- CONSIGNA -
¿Qué personas se nombran en la entrevista? Enuméralas todas.

- FRAGMENTO PROPORCIONADO -
········
-¿Y con usted qué pasaba?
-En aquel entonces yo no lo comprendía. No me parecía tan genial. Solo con los años empecé a darme cuenta de lo que Porchia era. Y, en realidad, no se termina nunca de aprender con él.
-¿A Borges lo conoció?
-Sí, lo conocí. Alguna vez estuvimos en una misma mesa redonda. Borges también era una persona excepcionalmente profunda.
-Usted recurre a un pasaje precioso de Borges titulado “Borges y yo”. Allí este dice que ese “otro” llamado Borges se apodera, sin interrupciones, de todo lo que hace. ¿A usted también le pasa? ¿Cuándo se mira al espejo, ve a Luis Chiozza o a algún otro?
-¿Cómo le podría decir? Fecundado por Borges, y dado lo que usted me está preguntando, diría que me pasa eso mismo. Es decir, hay un Chiozza en mi intimidad y otro Chiozza que es el que ustedes conocen, que se va chupando al Chiozza que soy (risas).
-¿Y cuál de los dos es mejor, usted que conoce a ambos más que nosotros?
-Y… mire… ¿qué le podría decir? El que está más cerca de mi corazón es el original. Ese que continuamente es succionado por el otro.
-Nos escucha Gabriel Fidel, hoy vicerrector de la UNCuyo. Dice: “¡Qué gran entrevista! Grandes reflexiones para un momento tan complejo de la humanidad y de la Argentina”.
-Sí. Es así. Es un momento muy complejo. Por suerte hemos descubierto lo que es la complejidad y lo inadecuado que es tratar de intervenir en la complejidad como si uno supiera cómo.
-Un médico amigo, Richard Diumenjo, muy buen lector y amigo de escritores como Santiago Kovadloff, estaba muy interesado en esta entrevista porque en la Facultad de Medicina enseña la relación entre el médico y el paciente, o sea, el “padeciente”. Usted también se ocupa de esta necesidad de humanizar la profesión en su libro.
-Realmente, lo que está ocurriendo hoy es un desastre.
-¿Por qué?
-Se lo resumo en dos palabras. En primer lugar, el médico cada vez toca menos al paciente. Lo ve a dos metros de distancia. Mira la historia en la computadora. Ese es el primer desastre.
-¿Y el otro?
-El otro es que a usted no lo atiende dos veces el mismo médico. Usted va, el médico que le toca abre la computadora, ve su historia, le dice que tiene que seguir con tal medicamento y ahí se terminó todo. Y el médico, que a usted, la vez anterior, le había caído simpático y al cual le había contado algo, ahora ya ni lo ve ni sabe dónde está. Pero eso está pasando con todo.
-Sí. Nos hemos ido desligando unos de otros.
-Antes, si necesitábamos un automóvil con alguien que nos llevara, sea taxi, remis o lo que fuera, podíamos llamar a un fulano al que le conocíamos el nombre. Hoy en día llamamos a una empresa y el conductor es anónimo. Y él mismo también se siente un ente anónimo, completamente transformado en un autómata que no puede establecer relaciones cordiales con los pasajeros, como, justamente, me contó anoche uno de esos conductores.
········
- DATOS PROPORCIONADOS -
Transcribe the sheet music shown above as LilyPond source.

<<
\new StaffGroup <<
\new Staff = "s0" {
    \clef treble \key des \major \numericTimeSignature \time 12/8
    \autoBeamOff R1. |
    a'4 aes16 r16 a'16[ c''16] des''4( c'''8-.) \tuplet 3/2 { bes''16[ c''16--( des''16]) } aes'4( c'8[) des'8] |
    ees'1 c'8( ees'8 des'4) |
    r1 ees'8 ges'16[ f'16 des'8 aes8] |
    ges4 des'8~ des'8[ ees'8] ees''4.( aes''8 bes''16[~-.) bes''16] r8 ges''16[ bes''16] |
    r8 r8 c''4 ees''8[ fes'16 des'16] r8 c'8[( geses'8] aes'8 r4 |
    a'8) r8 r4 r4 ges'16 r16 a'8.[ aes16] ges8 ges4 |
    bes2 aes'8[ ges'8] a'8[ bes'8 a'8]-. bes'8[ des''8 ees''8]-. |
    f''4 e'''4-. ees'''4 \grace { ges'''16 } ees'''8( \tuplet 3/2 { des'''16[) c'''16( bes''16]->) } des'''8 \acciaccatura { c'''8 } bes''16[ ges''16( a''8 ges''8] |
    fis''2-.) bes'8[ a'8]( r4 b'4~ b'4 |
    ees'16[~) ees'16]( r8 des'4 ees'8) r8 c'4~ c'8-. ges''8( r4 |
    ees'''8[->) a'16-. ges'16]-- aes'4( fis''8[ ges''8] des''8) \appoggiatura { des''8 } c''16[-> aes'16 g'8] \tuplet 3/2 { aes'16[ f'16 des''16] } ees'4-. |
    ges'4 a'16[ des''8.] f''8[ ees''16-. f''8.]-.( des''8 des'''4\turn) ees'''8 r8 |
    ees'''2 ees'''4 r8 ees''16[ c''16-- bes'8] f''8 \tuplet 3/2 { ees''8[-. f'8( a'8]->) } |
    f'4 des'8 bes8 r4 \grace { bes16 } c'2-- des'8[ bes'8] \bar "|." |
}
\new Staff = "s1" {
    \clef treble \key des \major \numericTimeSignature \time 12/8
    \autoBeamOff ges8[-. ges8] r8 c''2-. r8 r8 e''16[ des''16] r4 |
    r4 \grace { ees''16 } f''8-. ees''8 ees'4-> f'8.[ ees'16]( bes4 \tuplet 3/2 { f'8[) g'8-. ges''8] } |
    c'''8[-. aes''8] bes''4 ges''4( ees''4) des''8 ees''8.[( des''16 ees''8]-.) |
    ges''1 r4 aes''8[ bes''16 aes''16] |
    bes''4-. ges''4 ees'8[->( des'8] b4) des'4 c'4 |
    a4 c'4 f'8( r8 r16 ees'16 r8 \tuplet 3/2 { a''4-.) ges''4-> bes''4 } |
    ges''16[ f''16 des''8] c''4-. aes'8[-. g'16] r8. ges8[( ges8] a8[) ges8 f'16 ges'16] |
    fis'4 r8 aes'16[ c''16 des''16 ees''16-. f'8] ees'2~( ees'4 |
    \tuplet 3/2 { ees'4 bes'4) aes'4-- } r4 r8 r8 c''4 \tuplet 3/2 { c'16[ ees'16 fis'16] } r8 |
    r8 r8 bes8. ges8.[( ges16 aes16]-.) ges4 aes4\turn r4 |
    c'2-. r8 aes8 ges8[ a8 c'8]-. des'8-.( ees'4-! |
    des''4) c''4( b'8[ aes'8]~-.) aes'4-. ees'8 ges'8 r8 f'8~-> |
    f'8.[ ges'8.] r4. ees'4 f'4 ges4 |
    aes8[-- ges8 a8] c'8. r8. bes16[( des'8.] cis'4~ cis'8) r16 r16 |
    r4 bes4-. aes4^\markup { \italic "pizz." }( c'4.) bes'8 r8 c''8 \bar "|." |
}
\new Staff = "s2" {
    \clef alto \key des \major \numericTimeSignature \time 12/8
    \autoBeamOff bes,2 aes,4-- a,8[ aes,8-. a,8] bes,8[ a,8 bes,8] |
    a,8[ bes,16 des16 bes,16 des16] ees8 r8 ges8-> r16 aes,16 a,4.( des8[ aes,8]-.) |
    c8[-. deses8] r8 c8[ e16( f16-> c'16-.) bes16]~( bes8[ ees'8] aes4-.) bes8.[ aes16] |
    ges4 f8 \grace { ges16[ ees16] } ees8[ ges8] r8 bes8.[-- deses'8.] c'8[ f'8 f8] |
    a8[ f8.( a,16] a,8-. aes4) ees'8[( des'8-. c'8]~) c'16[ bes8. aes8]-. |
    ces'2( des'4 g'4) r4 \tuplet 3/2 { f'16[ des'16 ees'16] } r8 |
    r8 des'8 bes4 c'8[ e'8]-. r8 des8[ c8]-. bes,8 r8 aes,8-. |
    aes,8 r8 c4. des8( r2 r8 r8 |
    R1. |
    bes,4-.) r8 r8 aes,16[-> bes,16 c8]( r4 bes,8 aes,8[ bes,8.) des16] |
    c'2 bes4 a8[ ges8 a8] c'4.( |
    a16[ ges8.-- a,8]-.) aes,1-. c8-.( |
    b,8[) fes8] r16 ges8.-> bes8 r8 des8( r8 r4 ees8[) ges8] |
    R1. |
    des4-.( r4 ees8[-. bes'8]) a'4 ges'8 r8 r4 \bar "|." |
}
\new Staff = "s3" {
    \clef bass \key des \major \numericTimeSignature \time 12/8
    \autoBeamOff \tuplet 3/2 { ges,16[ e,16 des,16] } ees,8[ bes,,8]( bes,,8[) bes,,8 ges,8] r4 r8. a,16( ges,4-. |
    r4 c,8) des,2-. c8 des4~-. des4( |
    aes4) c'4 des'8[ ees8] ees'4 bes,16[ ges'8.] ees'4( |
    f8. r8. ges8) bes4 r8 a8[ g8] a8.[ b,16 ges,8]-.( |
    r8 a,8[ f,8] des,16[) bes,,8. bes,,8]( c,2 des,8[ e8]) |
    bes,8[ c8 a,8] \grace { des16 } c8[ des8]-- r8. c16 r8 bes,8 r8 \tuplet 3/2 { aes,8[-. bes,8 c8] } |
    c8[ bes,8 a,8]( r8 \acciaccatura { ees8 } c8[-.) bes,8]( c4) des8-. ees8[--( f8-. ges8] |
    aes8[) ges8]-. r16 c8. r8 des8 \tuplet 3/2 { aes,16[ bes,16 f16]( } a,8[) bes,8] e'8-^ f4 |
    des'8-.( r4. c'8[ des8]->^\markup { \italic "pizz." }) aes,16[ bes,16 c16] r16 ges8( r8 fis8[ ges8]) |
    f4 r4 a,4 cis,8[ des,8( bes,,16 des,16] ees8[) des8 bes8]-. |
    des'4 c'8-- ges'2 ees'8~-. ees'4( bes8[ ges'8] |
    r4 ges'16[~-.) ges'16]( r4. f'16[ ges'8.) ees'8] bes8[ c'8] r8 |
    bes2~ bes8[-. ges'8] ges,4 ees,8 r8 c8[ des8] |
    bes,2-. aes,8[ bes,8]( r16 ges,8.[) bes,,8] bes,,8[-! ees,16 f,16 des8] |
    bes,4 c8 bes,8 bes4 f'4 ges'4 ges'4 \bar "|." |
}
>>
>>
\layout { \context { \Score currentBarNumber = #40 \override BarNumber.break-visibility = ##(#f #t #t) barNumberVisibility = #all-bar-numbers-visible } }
········
- SOLUCIÓN -
Porchia, Borges, Luis Chiozza, Gabriel Fidel, Richard Diumenjo, Santiago Kovadloff